Жизнь стала игрой, и только одного хотелось: отличиться, изловить. Он не думал о них, о тех, кого ловил, кем набивали тюрьмы; перед глазами только стояли высокие и низкие фигуры, разных форм шапки и шляпы, с малейшими признаками отличия в походке, к которым так наметался глаз.
II
Уже потускнел воздух, дома, терявшаяся вдали улица, откуда выползали и где терялись люди. Одиноко попархивали редкие снежинки. Сумрак вползал в улицу незаметно и предательски, и все молчаливо говорило о холодной надвигающейся ночи, в которой громадный город, блестя огнями, медленно замирал, свертываясь огромным клубком на покой.

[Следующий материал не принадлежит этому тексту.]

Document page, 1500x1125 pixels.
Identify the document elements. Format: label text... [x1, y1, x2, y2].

— Ну... стало быть, идтить!..
Он прошептал это и с удивлением услышал звук своего голоса.
— Эхх, ты!.. Ну, что ж... упустил, — не спрашивай...

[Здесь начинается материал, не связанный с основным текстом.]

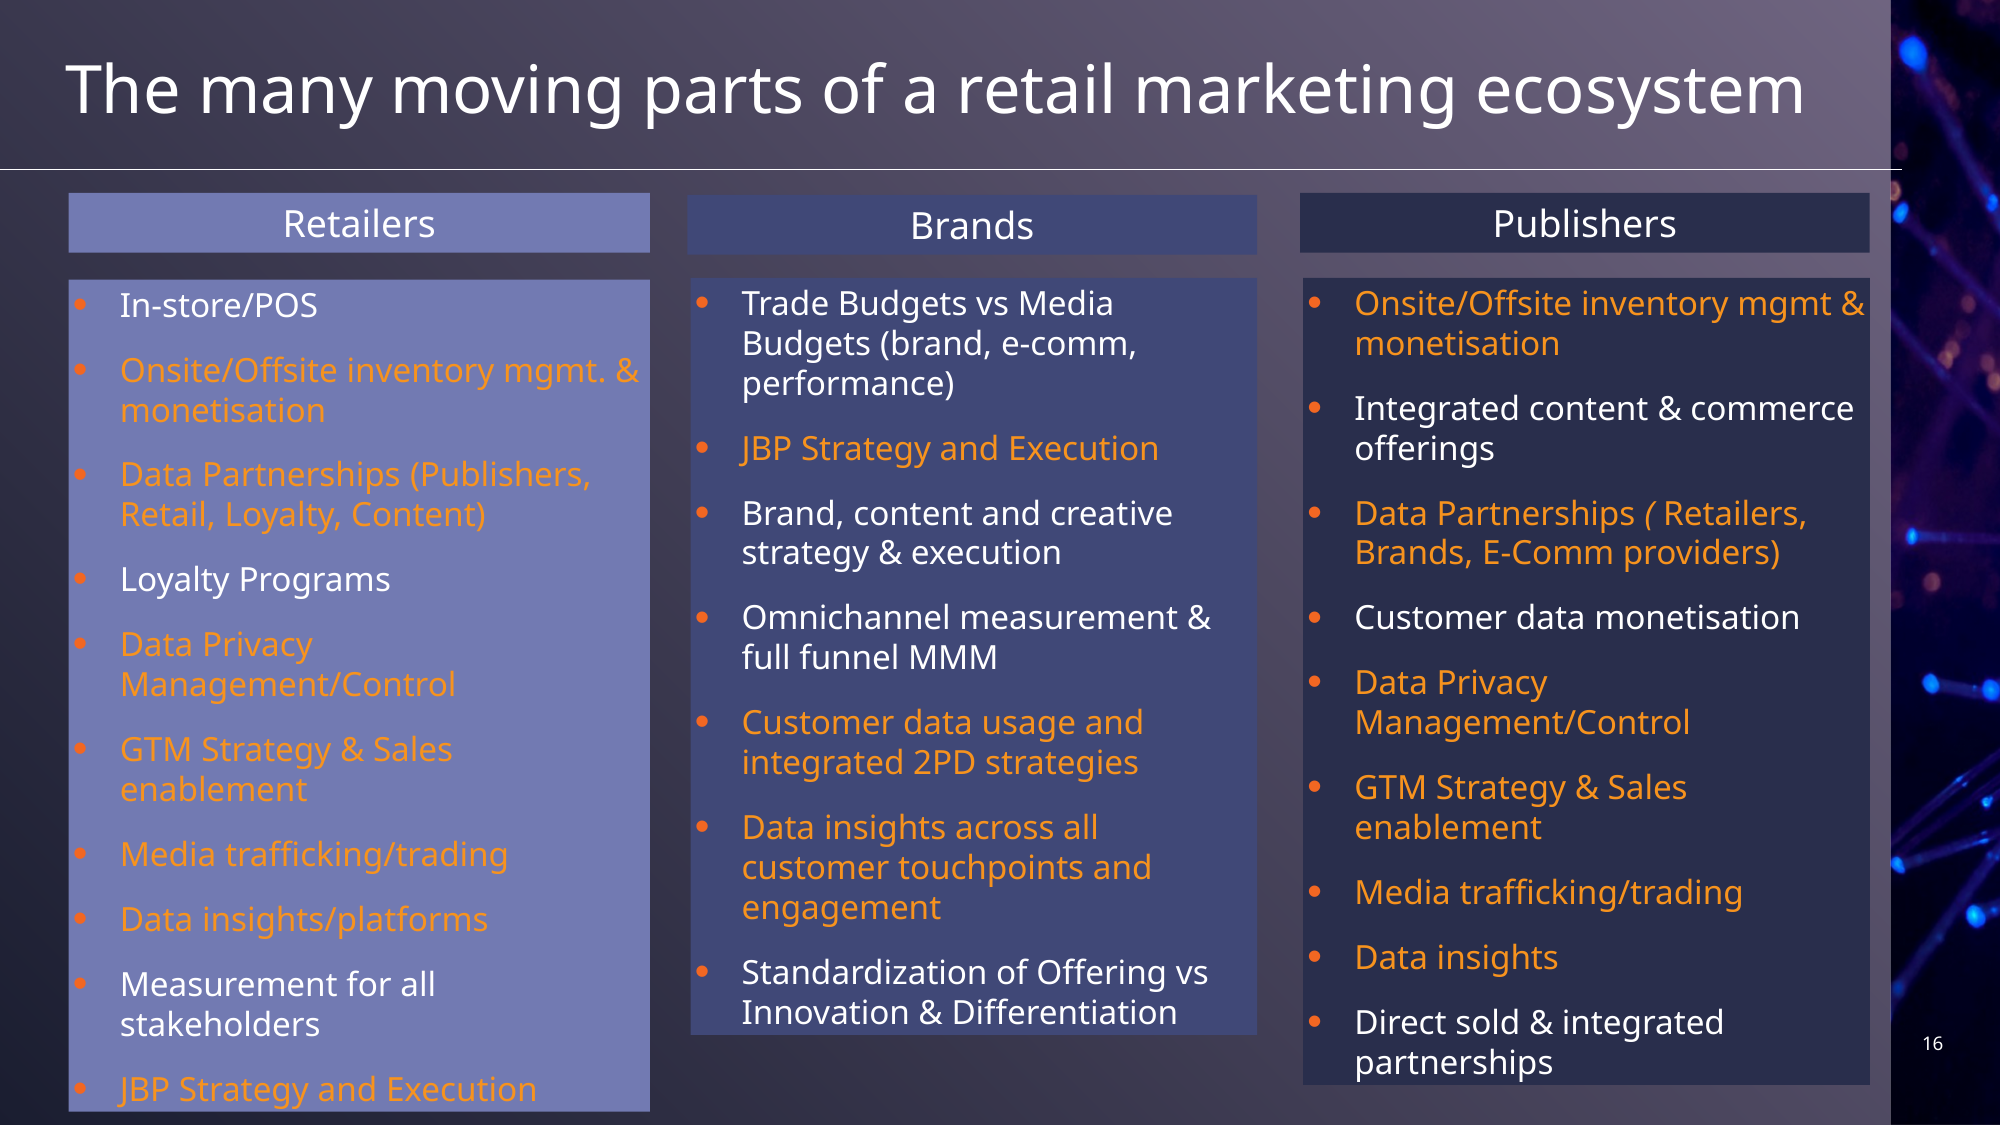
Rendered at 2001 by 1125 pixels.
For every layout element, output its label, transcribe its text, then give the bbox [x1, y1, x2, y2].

text_box Publishers [1300, 192, 1870, 253]
text_box Onsite/Offsite inventory mgmt & monetisation Integrated content & commerce offerings Data Partnerships ( Retailers, Brands, E-Comm providers) Customer data monetisation Data Privacy Management/Control GTM Strategy & Sales enablement Media trafficking/trading Data insights Direct sold & integrated partnerships [1303, 277, 1870, 1085]
picture [1383, 1, 2000, 1124]
text_box Retailers [68, 192, 650, 253]
text_box Trade Budgets vs Media Budgets (brand, e-comm, performance) JBP Strategy and Execution Brand, content and creative strategy & execution Omnichannel measurement & full funnel MMM Customer data usage and integrated 2PD strategies Data insights across all customer touchpoints and engagement Standardization of Offering vs Innovation & Differentiation [690, 277, 1258, 1035]
text_box 16 [1889, 1014, 1959, 1075]
text_box In-store/POS Onsite/Offsite inventory mgmt. & monetisation Data Partnerships (Publishers, Retail, Loyalty, Content) Loyalty Programs Data Privacy Management/Control GTM Strategy & Sales enablement Media trafficking/trading Data insights/platforms Measurement for all stakeholders JBP Strategy and Execution [68, 279, 650, 1112]
text_box Brands [687, 194, 1258, 255]
text_box The many moving parts of a retail marketing ecosystem [60, 43, 1891, 132]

И, делая последнее усилие оторваться от гипнотизирующих и тянущих к себе ворот, повернулся и с щемящим ощущением пошел прочь.
Толстяк с огромным животом, с красными отвислыми щеками, шел, колыхаясь и отдуваясь.

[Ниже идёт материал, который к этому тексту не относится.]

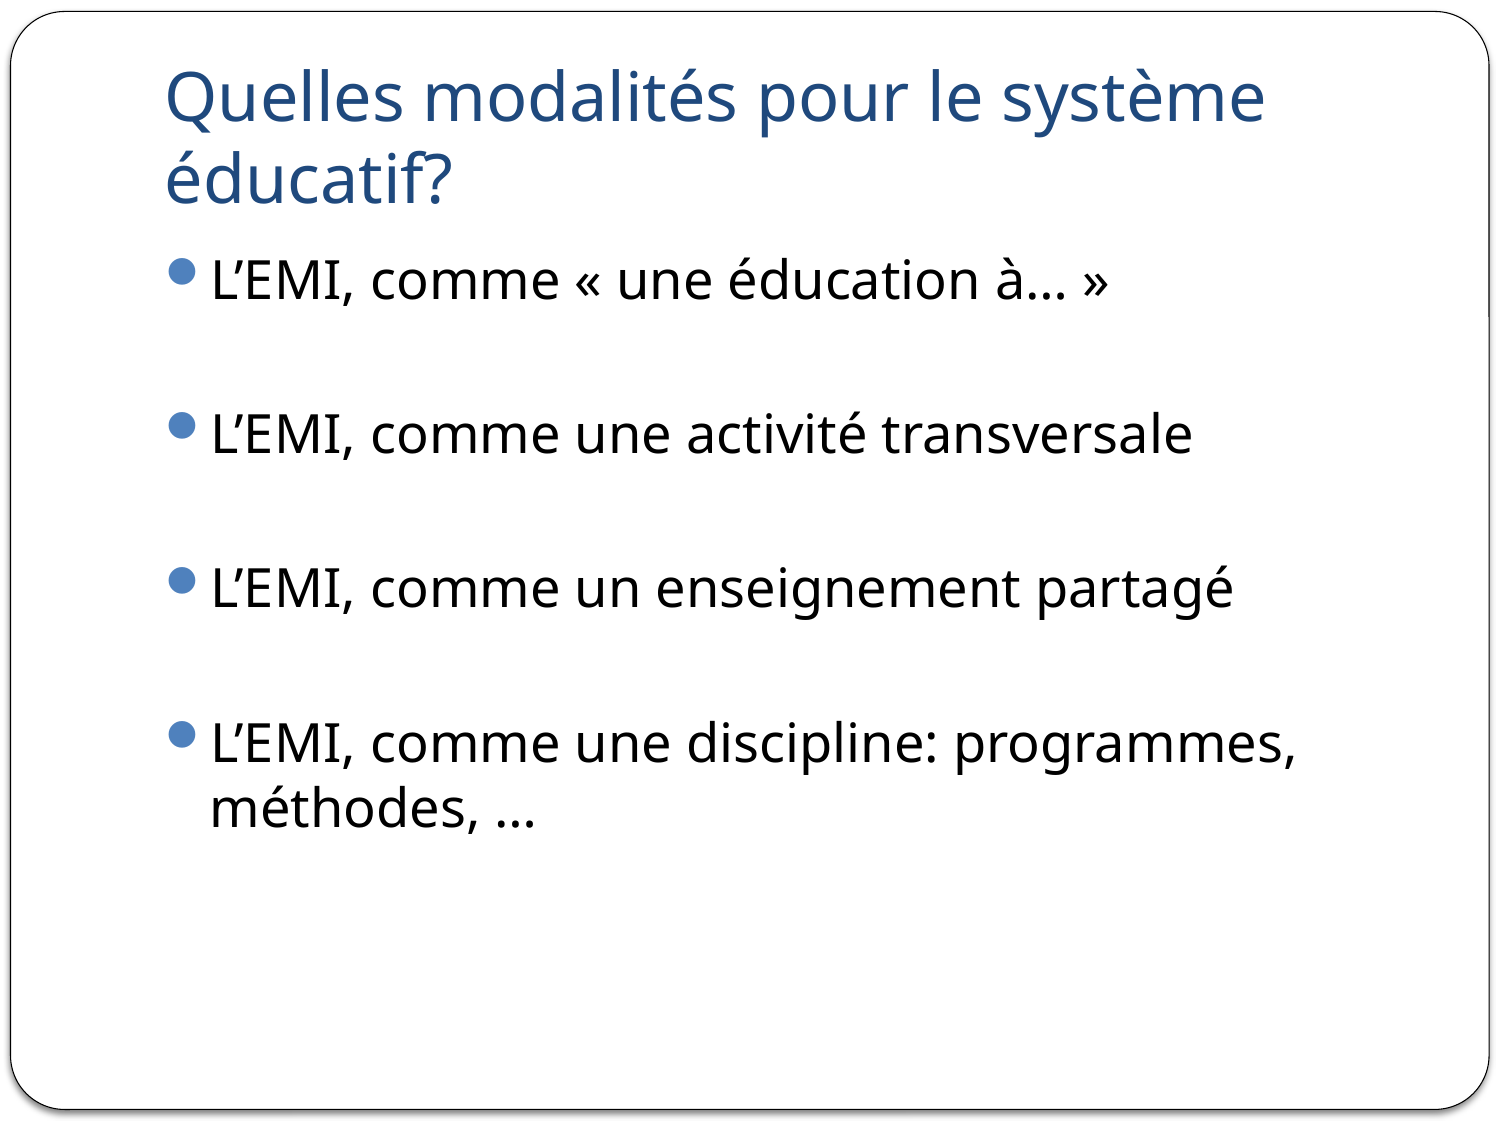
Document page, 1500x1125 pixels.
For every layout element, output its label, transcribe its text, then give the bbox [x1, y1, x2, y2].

«Обтрескался, черт!..» Сосала злоба. Шел понуро, ни на кого не глядя. По непонятному побуждению остановился и... глянул назад: из ворот торопливо и уверенно, чуть припадая на правую ногу, вышел высокий, быстро глянул направо, налево и так же быстро и решительно пошел в противоположную от остолбеневшего человека сторону. У него была длинная спина, барашковый воротник и высокая украинская барашковая шапка.
Сбивая с ног, в расстегнувшемся пальто, дыша открытым ртом, кинулся за ним. Вцепился глазами в эту высокую качающуюся спину и теперь уже не оторвется, не оторвется, если бы его даже рвали на куски. Вытянув шею, с раздувающимися ноздрями, со сладострастием гончей, которой в чутко вздрагивающие ноздри вдруг ударил острый, захватывающий запах звериного следа, торопился он по пятам среди странных, чужих и ненужных людей, которых перестал видеть и слышать.
Шли по улицам, заворачивали в переулки, переходили площади, напряженно связанные, точно их было только двое среди огромного, сторожко и чутко примолкшего города. Улицы, бесчисленно темневшие окна зданий, зажигавшиеся фонари — все теряло свой прямой смысл и назначение и застыло во внимательном и напряженном ожидании.
На секунду у ворот они встретились глазами, и эти серые, сверкнувшие в сумеречной мгле глаза, маленькие черные усики немеркнущим представлением стояли, неотделимо связываясь с качающейся длинной спиной и большими, неровными, журавлиными шагами.
Все стерлось: ощущение голода, усталости; стояло одно только остро захватывающее, раздражающее ощущение близости момента, когда он схватит этого гибкого, упругого, сильного, с огромной сноровкой зверя.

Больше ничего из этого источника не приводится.